#### DATA UNDER STUDY ####
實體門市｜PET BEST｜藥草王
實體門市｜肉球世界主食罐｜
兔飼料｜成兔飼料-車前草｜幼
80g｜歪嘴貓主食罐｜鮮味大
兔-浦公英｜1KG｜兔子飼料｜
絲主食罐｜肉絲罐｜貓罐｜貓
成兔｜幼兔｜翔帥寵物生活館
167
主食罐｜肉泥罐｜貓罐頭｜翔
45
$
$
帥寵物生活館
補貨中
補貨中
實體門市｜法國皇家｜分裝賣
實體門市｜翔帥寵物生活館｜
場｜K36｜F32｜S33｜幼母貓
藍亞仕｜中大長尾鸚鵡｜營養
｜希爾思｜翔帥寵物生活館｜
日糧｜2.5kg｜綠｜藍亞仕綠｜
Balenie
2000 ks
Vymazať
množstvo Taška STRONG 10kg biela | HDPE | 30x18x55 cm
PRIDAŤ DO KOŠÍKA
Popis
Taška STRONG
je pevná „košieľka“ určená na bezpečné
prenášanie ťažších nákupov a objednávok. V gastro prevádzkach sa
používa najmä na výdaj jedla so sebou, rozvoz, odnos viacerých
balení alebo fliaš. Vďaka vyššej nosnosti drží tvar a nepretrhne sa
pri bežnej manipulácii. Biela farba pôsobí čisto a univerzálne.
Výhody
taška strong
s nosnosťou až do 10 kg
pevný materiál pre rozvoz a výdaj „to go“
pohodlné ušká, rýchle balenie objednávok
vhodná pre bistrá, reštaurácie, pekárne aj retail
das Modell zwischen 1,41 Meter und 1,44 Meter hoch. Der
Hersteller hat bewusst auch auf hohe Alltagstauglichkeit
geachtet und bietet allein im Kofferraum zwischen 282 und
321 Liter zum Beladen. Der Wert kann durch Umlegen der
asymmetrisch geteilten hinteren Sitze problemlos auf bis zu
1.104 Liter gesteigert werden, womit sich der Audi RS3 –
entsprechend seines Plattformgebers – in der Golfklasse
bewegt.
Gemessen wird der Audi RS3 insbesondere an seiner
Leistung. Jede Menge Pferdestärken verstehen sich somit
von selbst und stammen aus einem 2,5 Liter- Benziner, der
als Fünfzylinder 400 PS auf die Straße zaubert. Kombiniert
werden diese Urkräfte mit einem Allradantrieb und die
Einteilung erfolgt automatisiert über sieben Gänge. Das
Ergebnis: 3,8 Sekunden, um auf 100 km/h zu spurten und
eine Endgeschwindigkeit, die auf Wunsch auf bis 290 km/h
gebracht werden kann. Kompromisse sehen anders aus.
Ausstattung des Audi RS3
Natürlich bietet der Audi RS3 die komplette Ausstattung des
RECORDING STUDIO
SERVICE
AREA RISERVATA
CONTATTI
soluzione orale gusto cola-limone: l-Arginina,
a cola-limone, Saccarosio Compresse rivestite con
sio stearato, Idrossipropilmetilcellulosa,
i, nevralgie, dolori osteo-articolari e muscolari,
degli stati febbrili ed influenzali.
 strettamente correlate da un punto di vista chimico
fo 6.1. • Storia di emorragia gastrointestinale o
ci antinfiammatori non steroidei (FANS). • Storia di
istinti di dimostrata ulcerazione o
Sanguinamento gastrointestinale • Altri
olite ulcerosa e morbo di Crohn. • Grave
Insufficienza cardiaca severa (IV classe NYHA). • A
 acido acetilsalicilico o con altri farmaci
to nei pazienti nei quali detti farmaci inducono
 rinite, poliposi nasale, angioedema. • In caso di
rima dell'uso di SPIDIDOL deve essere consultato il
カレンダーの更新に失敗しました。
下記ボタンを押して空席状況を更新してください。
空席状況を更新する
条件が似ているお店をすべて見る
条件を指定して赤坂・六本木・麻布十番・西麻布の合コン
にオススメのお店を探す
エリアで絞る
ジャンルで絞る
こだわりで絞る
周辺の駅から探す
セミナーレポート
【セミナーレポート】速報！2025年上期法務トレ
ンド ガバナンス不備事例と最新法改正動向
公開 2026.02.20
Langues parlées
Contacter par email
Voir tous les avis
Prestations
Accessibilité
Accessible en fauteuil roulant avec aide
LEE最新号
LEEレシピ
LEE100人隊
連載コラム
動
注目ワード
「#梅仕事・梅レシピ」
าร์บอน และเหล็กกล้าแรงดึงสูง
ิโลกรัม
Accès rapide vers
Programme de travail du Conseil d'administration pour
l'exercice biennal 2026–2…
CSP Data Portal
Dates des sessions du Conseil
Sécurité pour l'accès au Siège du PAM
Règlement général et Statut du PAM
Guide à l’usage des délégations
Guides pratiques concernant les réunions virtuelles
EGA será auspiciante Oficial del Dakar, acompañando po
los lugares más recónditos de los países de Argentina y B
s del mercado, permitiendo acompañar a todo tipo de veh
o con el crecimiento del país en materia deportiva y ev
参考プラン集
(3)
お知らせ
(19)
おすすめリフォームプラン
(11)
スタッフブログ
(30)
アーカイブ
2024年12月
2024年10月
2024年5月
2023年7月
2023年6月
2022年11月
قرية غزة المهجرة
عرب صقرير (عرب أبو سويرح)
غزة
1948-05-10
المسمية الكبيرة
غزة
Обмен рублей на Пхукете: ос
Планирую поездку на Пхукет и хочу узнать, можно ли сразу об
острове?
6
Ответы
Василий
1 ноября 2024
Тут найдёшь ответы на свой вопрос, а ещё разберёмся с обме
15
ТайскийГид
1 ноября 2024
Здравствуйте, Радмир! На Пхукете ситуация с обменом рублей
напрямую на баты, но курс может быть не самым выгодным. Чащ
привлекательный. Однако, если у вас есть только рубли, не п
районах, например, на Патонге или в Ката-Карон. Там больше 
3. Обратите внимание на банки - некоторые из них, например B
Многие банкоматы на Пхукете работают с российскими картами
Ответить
####
**TASK PROMPT**. Repeat the listing in its entirety, keeping each line as it is.

**RESPONSE FOR THIS EXERCISE**.
實體門市｜PET BEST｜藥草王
實體門市｜肉球世界主食罐｜
兔飼料｜成兔飼料-車前草｜幼
80g｜歪嘴貓主食罐｜鮮味大
兔-浦公英｜1KG｜兔子飼料｜
絲主食罐｜肉絲罐｜貓罐｜貓
成兔｜幼兔｜翔帥寵物生活館
167
主食罐｜肉泥罐｜貓罐頭｜翔
45
$
$
帥寵物生活館
補貨中
補貨中
實體門市｜法國皇家｜分裝賣
實體門市｜翔帥寵物生活館｜
場｜K36｜F32｜S33｜幼母貓
藍亞仕｜中大長尾鸚鵡｜營養
｜希爾思｜翔帥寵物生活館｜
日糧｜2.5kg｜綠｜藍亞仕綠｜
Balenie
2000 ks
Vymazať
množstvo Taška STRONG 10kg biela | HDPE | 30x18x55 cm
PRIDAŤ DO KOŠÍKA
Popis
Taška STRONG
je pevná „košieľka“ určená na bezpečné
prenášanie ťažších nákupov a objednávok. V gastro prevádzkach sa
používa najmä na výdaj jedla so sebou, rozvoz, odnos viacerých
balení alebo fliaš. Vďaka vyššej nosnosti drží tvar a nepretrhne sa
pri bežnej manipulácii. Biela farba pôsobí čisto a univerzálne.
Výhody
taška strong
s nosnosťou až do 10 kg
pevný materiál pre rozvoz a výdaj „to go“
pohodlné ušká, rýchle balenie objednávok
vhodná pre bistrá, reštaurácie, pekárne aj retail
das Modell zwischen 1,41 Meter und 1,44 Meter hoch. Der
Hersteller hat bewusst auch auf hohe Alltagstauglichkeit
geachtet und bietet allein im Kofferraum zwischen 282 und
321 Liter zum Beladen. Der Wert kann durch Umlegen der
asymmetrisch geteilten hinteren Sitze problemlos auf bis zu
1.104 Liter gesteigert werden, womit sich der Audi RS3 –
entsprechend seines Plattformgebers – in der Golfklasse
bewegt.
Gemessen wird der Audi RS3 insbesondere an seiner
Leistung. Jede Menge Pferdestärken verstehen sich somit
von selbst und stammen aus einem 2,5 Liter- Benziner, der
als Fünfzylinder 400 PS auf die Straße zaubert. Kombiniert
werden diese Urkräfte mit einem Allradantrieb und die
Einteilung erfolgt automatisiert über sieben Gänge. Das
Ergebnis: 3,8 Sekunden, um auf 100 km/h zu spurten und
eine Endgeschwindigkeit, die auf Wunsch auf bis 290 km/h
gebracht werden kann. Kompromisse sehen anders aus.
Ausstattung des Audi RS3
Natürlich bietet der Audi RS3 die komplette Ausstattung des
RECORDING STUDIO
SERVICE
AREA RISERVATA
CONTATTI
soluzione orale gusto cola-limone: l-Arginina,
a cola-limone, Saccarosio Compresse rivestite con
sio stearato, Idrossipropilmetilcellulosa,
i, nevralgie, dolori osteo-articolari e muscolari,
degli stati febbrili ed influenzali.
 strettamente correlate da un punto di vista chimico
fo 6.1. • Storia di emorragia gastrointestinale o
ci antinfiammatori non steroidei (FANS). • Storia di
istinti di dimostrata ulcerazione o
Sanguinamento gastrointestinale • Altri
olite ulcerosa e morbo di Crohn. • Grave
Insufficienza cardiaca severa (IV classe NYHA). • A
 acido acetilsalicilico o con altri farmaci
to nei pazienti nei quali detti farmaci inducono
 rinite, poliposi nasale, angioedema. • In caso di
rima dell'uso di SPIDIDOL deve essere consultato il
カレンダーの更新に失敗しました。
下記ボタンを押して空席状況を更新してください。
空席状況を更新する
条件が似ているお店をすべて見る
条件を指定して赤坂・六本木・麻布十番・西麻布の合コン
にオススメのお店を探す
エリアで絞る
ジャンルで絞る
こだわりで絞る
周辺の駅から探す
セミナーレポート
【セミナーレポート】速報！2025年上期法務トレ
ンド ガバナンス不備事例と最新法改正動向
公開 2026.02.20
Langues parlées
Contacter par email
Voir tous les avis
Prestations
Accessibilité
Accessible en fauteuil roulant avec aide
LEE最新号
LEEレシピ
LEE100人隊
連載コラム
動
注目ワード
「#梅仕事・梅レシピ」
าร์บอน และเหล็กกล้าแรงดึงสูง
ิโลกรัม
Accès rapide vers
Programme de travail du Conseil d'administration pour
l'exercice biennal 2026–2…
CSP Data Portal
Dates des sessions du Conseil
Sécurité pour l'accès au Siège du PAM
Règlement général et Statut du PAM
Guide à l’usage des délégations
Guides pratiques concernant les réunions virtuelles
EGA será auspiciante Oficial del Dakar, acompañando po
los lugares más recónditos de los países de Argentina y B
s del mercado, permitiendo acompañar a todo tipo de veh
o con el crecimiento del país en materia deportiva y ev
参考プラン集
(3)
お知らせ
(19)
おすすめリフォームプラン
(11)
スタッフブログ
(30)
アーカイブ
2024年12月
2024年10月
2024年5月
2023年7月
2023年6月
2022年11月
قرية غزة المهجرة
عرب صقرير (عرب أبو سويرح)
غزة
1948-05-10
المسمية الكبيرة
غزة
Обмен рублей на Пхукете: ос
Планирую поездку на Пхукет и хочу узнать, можно ли сразу об
острове?
6
Ответы
Василий
1 ноября 2024
Тут найдёшь ответы на свой вопрос, а ещё разберёмся с обме
15
ТайскийГид
1 ноября 2024
Здравствуйте, Радмир! На Пхукете ситуация с обменом рублей
напрямую на баты, но курс может быть не самым выгодным. Чащ
привлекательный. Однако, если у вас есть только рубли, не п
районах, например, на Патонге или в Ката-Карон. Там больше 
3. Обратите внимание на банки - некоторые из них, например B
Многие банкоматы на Пхукете работают с российскими картами
Ответить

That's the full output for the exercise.